The attack has produced a profound split within Spain: on the one hand, there are those on the left who remain open to the idea of re-establishing a form of dialogue with ETA in the future; on the other hand, there are those on the right who believe that ETA must be forced into an unconditional surrender.

But by far the most controversial decision Zapatero has made since taking office was to convert the prison sentence of Iñaki de Juana Chaos, a high-profile member of ETA, to house arrest. De Juana began a hunger strike in November 2006 to protest a second jail sentence, which he received for ‘inciting terrorism' (he had already completed an 18-year term for the murder of 25 people). In March 2007, when de Juana was reportedly near death after more than 100 days without eating, Zapatero agreed to transfer de Juana to his home in the Basque Country, where he will finish his sentence.

The popular outcry was immediate, with spontaneous anti-government demonstrations held across Spain. In response to the criticism, however, the Zapatero government justified its decision with an incredible statement that encapsulates the moral confusion of the post-modern mindset:

"One of the differences between terrorists and us is that for us, life is important, no matter whether the person is a terrorist or not, and this is where our moral legitimacy derives," said Interior Minister Alfredo Rubalcaba.

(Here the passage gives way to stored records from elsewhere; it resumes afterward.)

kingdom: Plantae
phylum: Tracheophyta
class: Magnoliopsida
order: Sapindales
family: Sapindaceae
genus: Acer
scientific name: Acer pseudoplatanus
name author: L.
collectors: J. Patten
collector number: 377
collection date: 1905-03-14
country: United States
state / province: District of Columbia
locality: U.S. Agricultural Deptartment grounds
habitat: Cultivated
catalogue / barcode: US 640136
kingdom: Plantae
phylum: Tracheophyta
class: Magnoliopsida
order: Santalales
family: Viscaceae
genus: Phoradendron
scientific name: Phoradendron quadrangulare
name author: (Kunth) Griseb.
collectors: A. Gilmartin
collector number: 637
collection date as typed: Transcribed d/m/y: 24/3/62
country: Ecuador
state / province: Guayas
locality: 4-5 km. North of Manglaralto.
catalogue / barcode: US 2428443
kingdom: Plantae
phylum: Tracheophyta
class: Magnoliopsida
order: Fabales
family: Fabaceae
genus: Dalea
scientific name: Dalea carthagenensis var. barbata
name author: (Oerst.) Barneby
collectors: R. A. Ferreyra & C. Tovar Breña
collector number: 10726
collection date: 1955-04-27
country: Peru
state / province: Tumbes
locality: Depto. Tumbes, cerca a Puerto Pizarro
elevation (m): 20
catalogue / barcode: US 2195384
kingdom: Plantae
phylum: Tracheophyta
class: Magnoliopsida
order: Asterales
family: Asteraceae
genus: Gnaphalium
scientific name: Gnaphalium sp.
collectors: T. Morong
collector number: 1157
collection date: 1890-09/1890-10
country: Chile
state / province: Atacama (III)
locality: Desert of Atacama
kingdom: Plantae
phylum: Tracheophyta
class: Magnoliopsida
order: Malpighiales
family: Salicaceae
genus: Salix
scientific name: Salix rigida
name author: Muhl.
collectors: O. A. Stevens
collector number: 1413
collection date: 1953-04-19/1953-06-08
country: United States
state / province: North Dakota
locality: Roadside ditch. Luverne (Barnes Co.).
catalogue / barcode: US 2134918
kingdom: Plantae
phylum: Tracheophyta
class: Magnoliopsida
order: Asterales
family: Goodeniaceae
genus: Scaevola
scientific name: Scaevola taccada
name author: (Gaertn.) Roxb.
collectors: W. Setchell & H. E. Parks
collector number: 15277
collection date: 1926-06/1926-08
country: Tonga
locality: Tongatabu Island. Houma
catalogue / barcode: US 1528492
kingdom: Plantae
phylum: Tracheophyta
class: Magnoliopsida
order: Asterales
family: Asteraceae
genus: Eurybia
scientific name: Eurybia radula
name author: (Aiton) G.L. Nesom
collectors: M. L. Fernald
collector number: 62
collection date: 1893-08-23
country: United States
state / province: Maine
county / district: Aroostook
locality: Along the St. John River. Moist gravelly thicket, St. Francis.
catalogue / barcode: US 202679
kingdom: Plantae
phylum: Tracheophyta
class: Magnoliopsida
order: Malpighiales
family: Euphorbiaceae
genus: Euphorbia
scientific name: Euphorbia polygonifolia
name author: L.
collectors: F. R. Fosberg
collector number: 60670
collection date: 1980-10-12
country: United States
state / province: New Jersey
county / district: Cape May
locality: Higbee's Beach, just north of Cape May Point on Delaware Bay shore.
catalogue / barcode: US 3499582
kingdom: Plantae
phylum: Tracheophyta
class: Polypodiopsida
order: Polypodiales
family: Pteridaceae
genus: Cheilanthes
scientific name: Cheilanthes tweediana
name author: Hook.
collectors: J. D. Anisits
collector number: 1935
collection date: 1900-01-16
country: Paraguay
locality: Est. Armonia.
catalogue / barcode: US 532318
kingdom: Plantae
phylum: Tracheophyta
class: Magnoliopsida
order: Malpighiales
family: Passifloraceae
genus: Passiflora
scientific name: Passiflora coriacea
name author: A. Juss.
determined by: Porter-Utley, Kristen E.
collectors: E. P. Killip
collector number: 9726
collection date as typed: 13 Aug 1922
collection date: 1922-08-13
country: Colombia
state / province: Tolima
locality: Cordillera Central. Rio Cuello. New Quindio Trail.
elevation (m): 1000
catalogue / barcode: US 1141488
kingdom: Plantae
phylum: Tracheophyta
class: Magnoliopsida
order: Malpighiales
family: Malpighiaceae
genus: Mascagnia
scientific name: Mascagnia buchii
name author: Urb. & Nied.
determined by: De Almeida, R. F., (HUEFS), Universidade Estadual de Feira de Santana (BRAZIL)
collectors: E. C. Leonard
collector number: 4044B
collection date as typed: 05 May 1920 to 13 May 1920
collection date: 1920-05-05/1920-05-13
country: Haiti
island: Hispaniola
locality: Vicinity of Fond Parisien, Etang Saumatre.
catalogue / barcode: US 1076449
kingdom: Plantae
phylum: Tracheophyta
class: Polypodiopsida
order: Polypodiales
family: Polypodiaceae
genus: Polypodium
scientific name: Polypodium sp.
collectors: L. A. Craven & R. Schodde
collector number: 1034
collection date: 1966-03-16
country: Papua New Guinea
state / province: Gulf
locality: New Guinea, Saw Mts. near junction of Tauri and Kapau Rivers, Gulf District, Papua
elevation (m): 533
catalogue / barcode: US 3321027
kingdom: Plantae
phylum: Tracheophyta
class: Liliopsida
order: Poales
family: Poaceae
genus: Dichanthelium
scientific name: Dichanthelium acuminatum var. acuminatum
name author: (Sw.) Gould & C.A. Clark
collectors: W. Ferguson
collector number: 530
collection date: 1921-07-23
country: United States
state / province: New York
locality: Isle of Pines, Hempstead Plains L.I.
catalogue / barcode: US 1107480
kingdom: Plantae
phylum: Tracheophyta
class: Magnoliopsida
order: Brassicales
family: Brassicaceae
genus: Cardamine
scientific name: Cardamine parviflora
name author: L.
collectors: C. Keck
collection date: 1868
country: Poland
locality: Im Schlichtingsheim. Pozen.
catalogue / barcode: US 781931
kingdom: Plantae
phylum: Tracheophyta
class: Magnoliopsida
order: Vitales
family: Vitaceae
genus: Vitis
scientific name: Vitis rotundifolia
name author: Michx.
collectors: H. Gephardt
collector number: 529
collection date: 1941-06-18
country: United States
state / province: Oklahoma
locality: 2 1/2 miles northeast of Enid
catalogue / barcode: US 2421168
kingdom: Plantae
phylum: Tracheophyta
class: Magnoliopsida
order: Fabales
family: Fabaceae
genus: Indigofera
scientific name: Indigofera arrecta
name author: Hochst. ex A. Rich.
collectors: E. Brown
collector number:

Many Spaniards argue that it was not morals that guided the decision, but weakness and deception. Indeed, critics of the government say that although the Madrid bombing was to have brought an end to the fledgling peace process, it did not, in fact, diminish Zapatero's willingness to negotiate with terrorists. Some believe he still hopes that a resolution to the Basque conflict will earn him another term. Others argue that Zapatero allowed himself to be blackmailed by ETA, and that he caved in to that blackmail.

Whatever the rationale behind Zapatero's decision to free de Juana, it has dramatically divided Spain in a way not seen since the 1936-1939 Spanish Civil War. And that, say critics, is precisely the problem. Because when Spain is divided, terrorists are strengthened.

Indeed, in Zapatero's Spain, the terrorists seem to have more influence than the government. And like Spain's post-modern bullfighters, Zapatero has been conquered by his own fear...his fear of opinion polls. The terrorists, in any case, have taken notice. Many Spaniards now fear it's only a matter of time until they strike again.

Soeren Kern is Senior Analyst for Transatlantic Relations at the Madrid-based Grupo de Estudios Estratégicos / Strategic Studies Group.